**Given data**

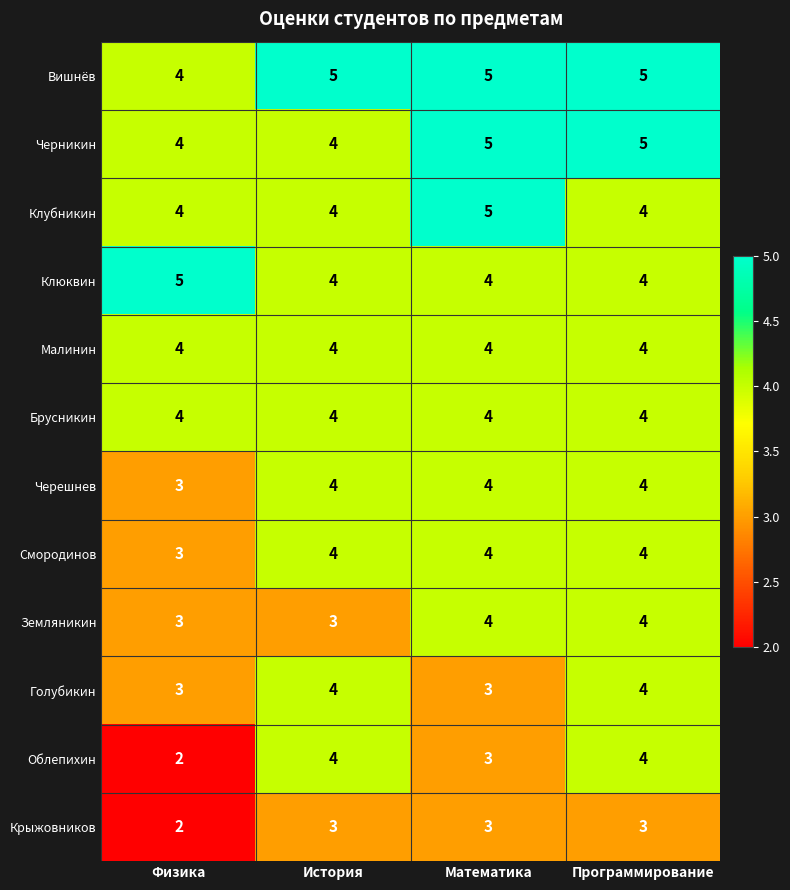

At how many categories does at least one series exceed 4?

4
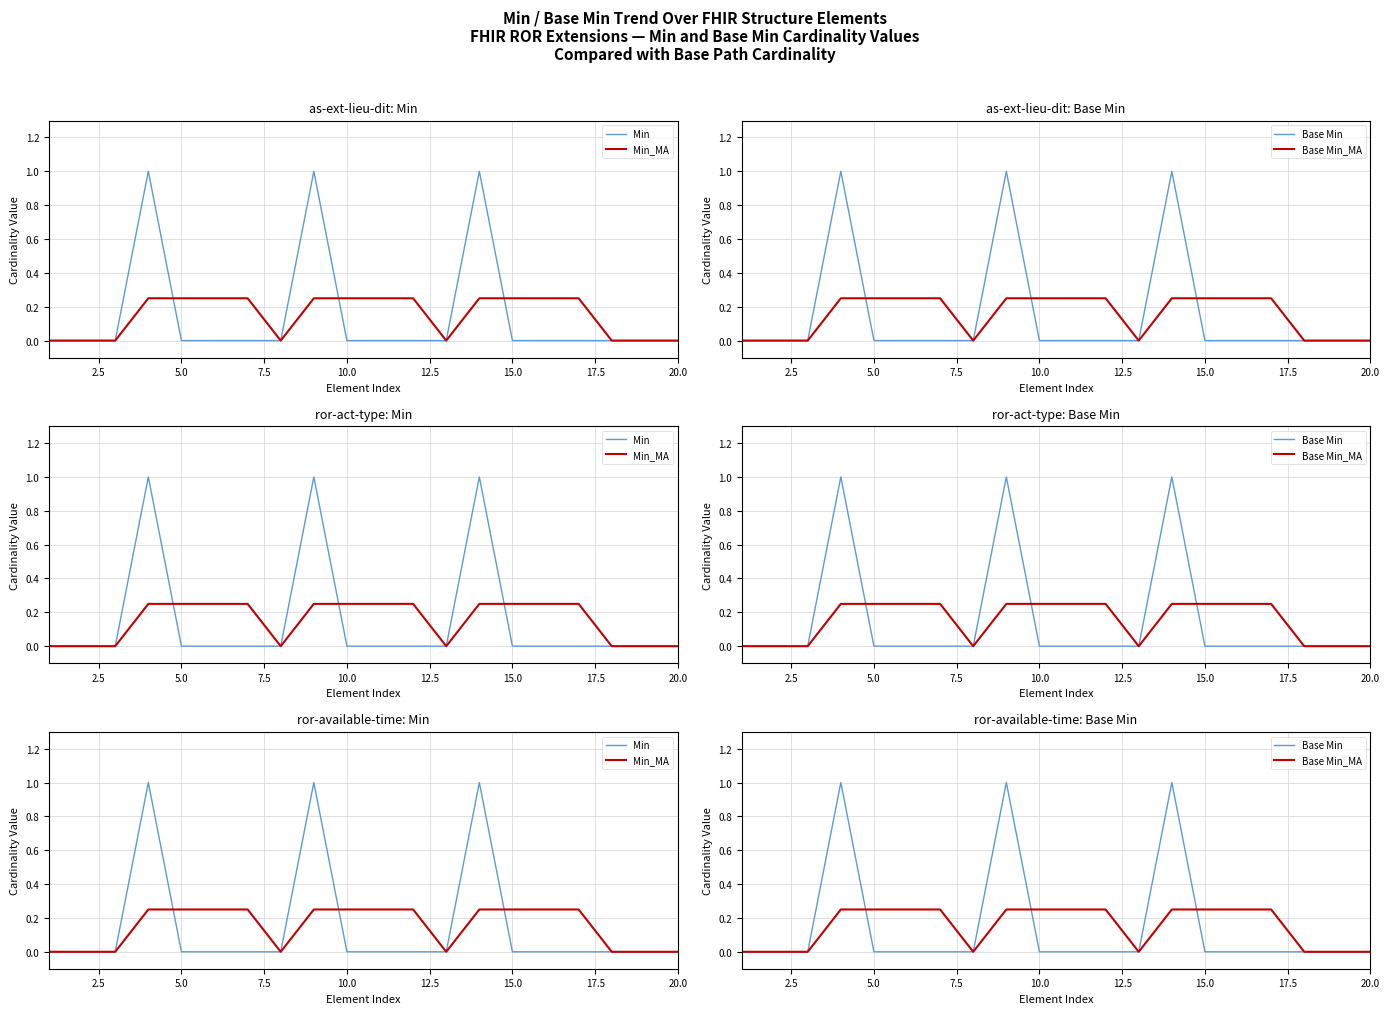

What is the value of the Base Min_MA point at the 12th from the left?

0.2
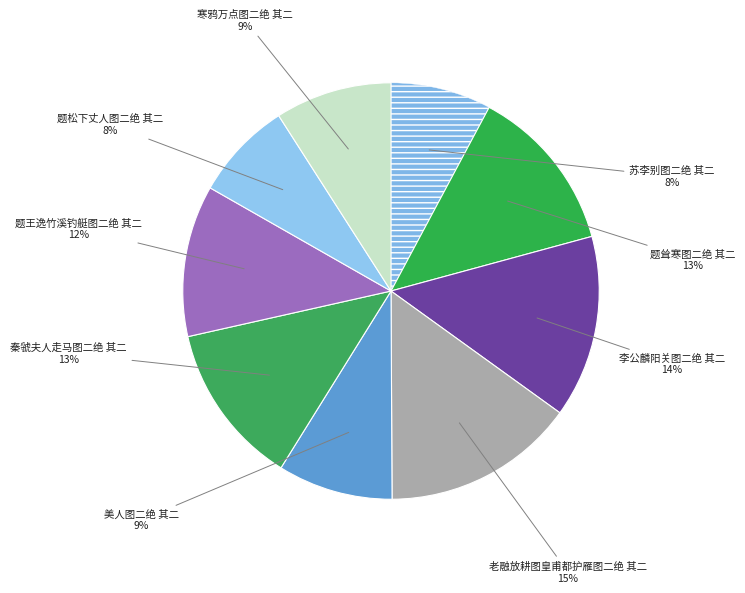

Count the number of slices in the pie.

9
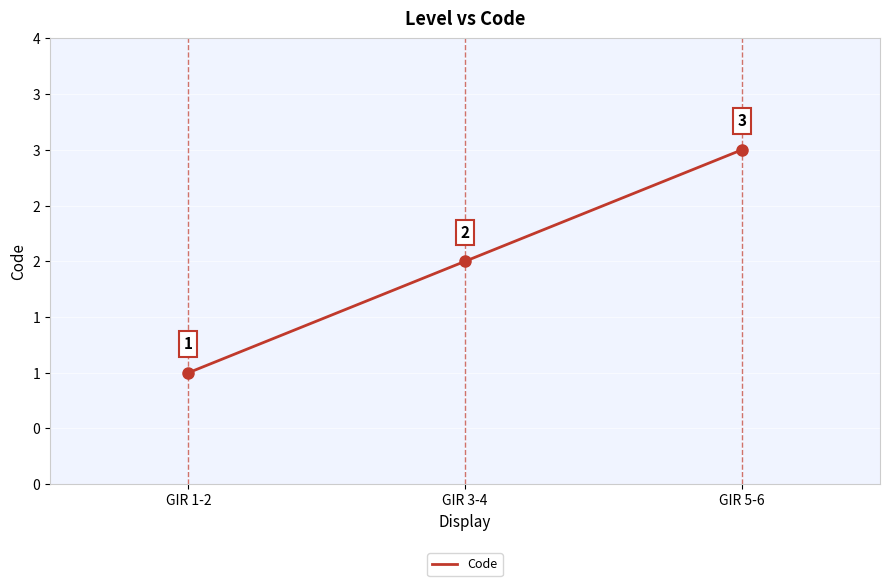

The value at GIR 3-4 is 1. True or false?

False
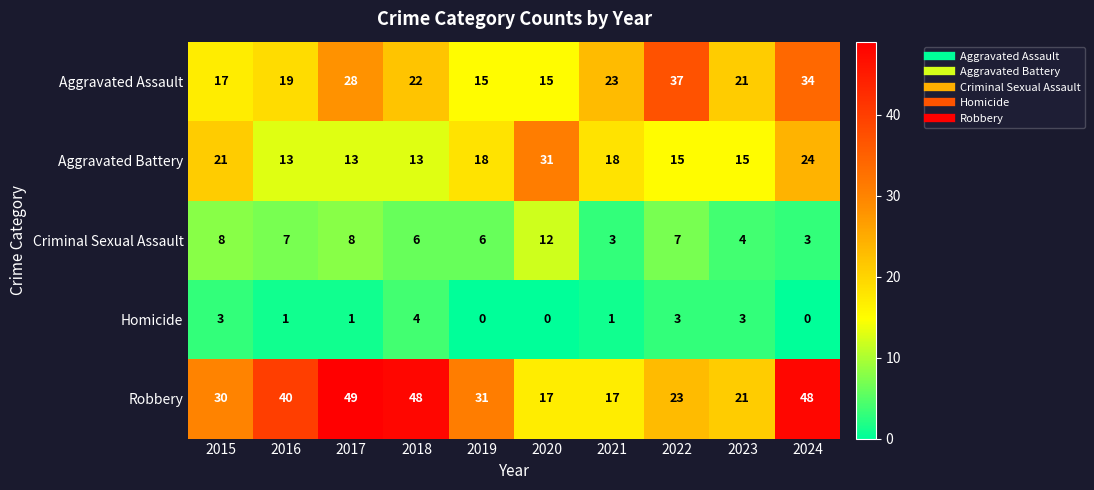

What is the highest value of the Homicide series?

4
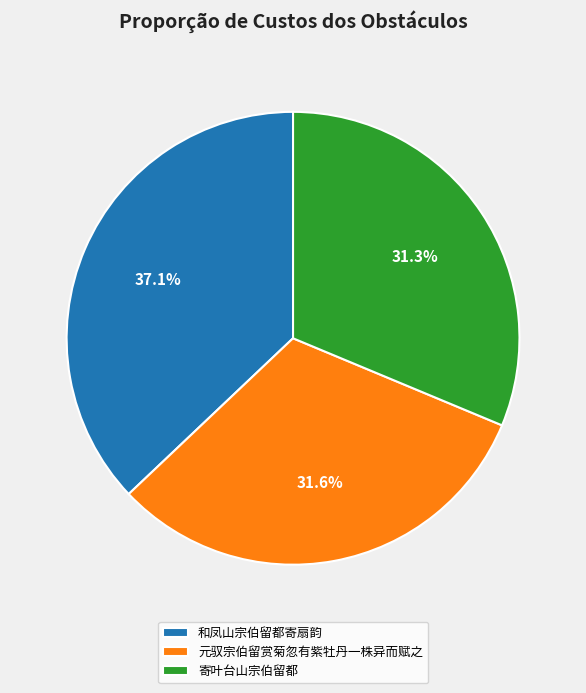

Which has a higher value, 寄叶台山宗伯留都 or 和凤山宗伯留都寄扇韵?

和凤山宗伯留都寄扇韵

--

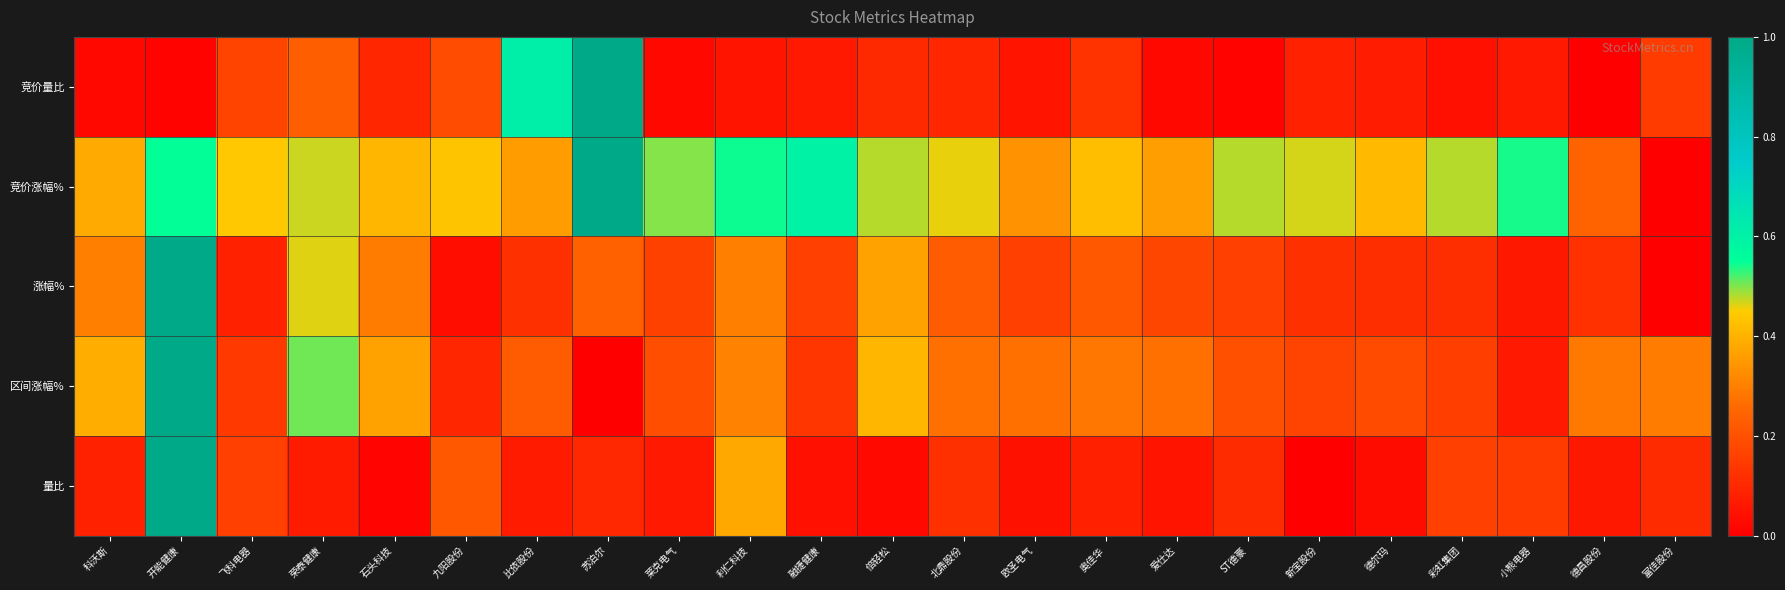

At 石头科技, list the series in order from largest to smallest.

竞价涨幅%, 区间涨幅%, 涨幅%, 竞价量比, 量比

--

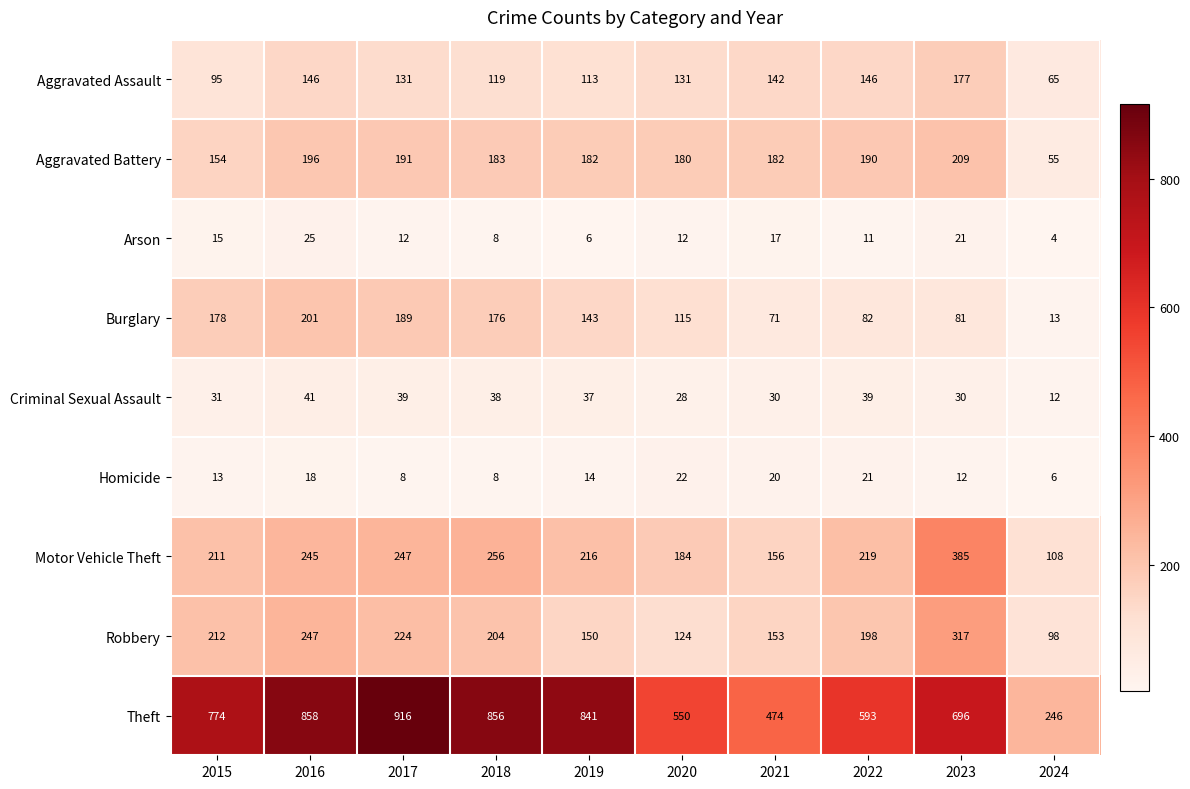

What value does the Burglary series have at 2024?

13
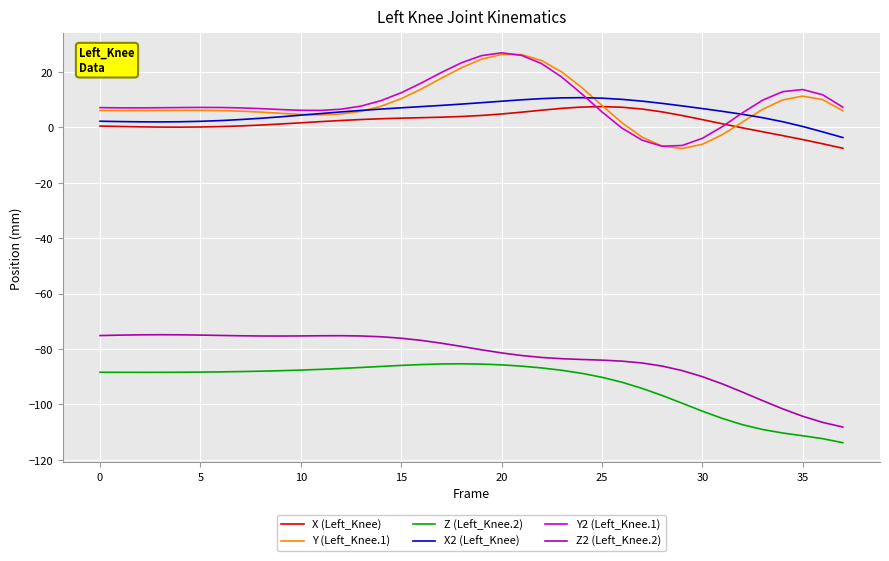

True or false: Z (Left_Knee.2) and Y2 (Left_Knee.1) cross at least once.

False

**Job**
Copy the items between the line holding "At how many" and the line holding "Which has a", inclusive, swapping "slices" for "wedges" and leaving everything else unchanged. Leave the pictures out.

**Expected answer**
At how many categories does at least one series exceed 4?

4

What is the value of the Base Min_MA point at the 12th from the left?

0.2

Count the number of wedges in the pie.

9

The value at GIR 3-4 is 1. True or false?

False

What is the highest value of the Homicide series?

4

Which has a higher value, 寄叶台山宗伯留都 or 和凤山宗伯留都寄扇韵?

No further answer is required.